Maybe even less. Probably don't really need to hire anyone off the bat. Just some office space (or even just rent a single exam room), supplies and computer/emr to start.
Yeah I completely forgot about all that intellectual property!
 
I am interested in a subspecialty of IM but I won't be done for another 6 or so years. Is your practice going to be multidisciplinary and have openings for IM subspecialists?
If it's growing after 3 yrs, I will definitely add subspecialties.
 
Will only use 1 RN (my spouse) and no partner for the first 1-2 yrs. Will not get a salary for a 1 yr. Therefore, I think it's doable with 250-300k.

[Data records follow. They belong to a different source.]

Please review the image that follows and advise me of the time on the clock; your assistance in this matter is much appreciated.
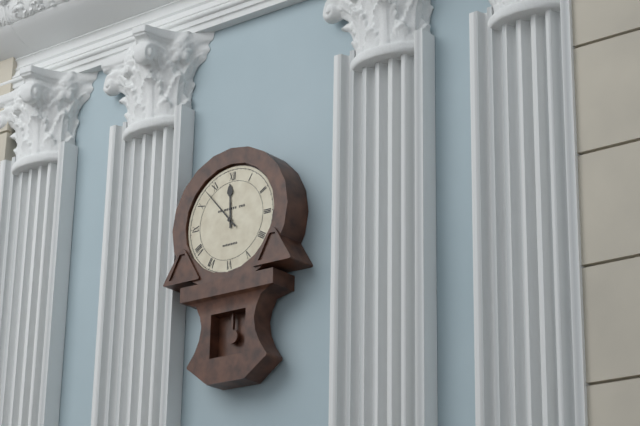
11:53
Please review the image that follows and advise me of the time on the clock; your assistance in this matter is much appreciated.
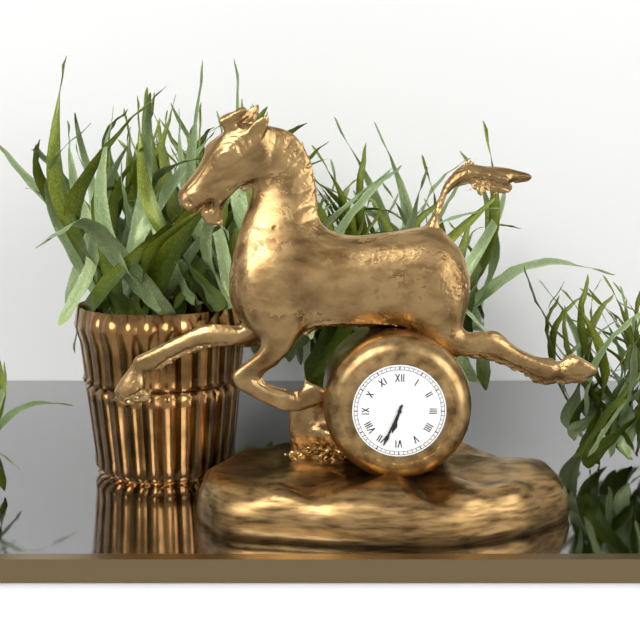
6:34
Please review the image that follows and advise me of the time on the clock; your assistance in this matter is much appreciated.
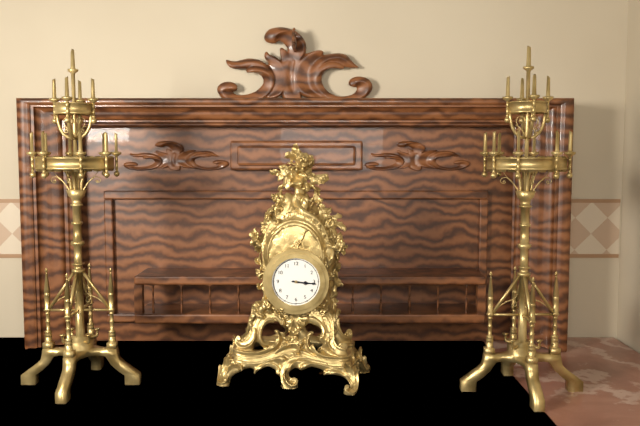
3:16
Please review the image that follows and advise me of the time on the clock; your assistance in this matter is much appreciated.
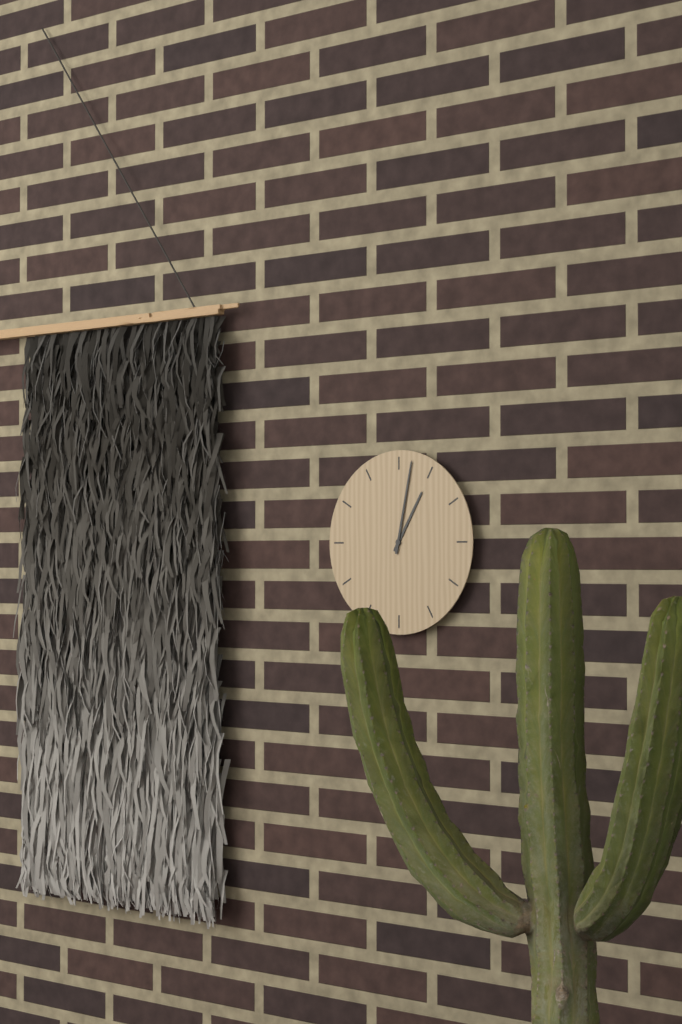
1:02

What is hard with a solo practice is insurance negotiation for payment. You have no leverage as a solo practitioner to negotiate rates with the private and medicare advantage insurers. If you are serious about opening a solo practice, I would try to find out if there is a IPA in your area that you can join. This would allow for the best reimbursement. Even though I am employed by a big hospital system, I am still part of an IPA for medicare advantage reimbursement.
 
What is hard with a solo practice is insurance negotiation for payment. You have no leverage as a solo practitioner to negotiate rates with the private and medicare advantage insurers. If you are serious about opening a solo practice, I would try to find out if there is a IPA in your area that you can join. This would allow for the best reimbursement. Even though I am employed by a big hospital system, I am still part of an IPA for medicare advantage reimbursement.
What does IPA stand for?
 
This is an incredible argument for government run healthcare
Maybe and will continue to be so until healthcare is truly nonprofit. For profit has one goal and its to make $$$. Even the nonprofit hospitals are in it to make money and don't let them tell you otherwise.

Like every business, a few bad years and you can be out of business so for small groups they need to make profit, pay off debt, and be able to ride out the lean years. There are always lean years and the successful practices prepares by maximizing profit to weather it.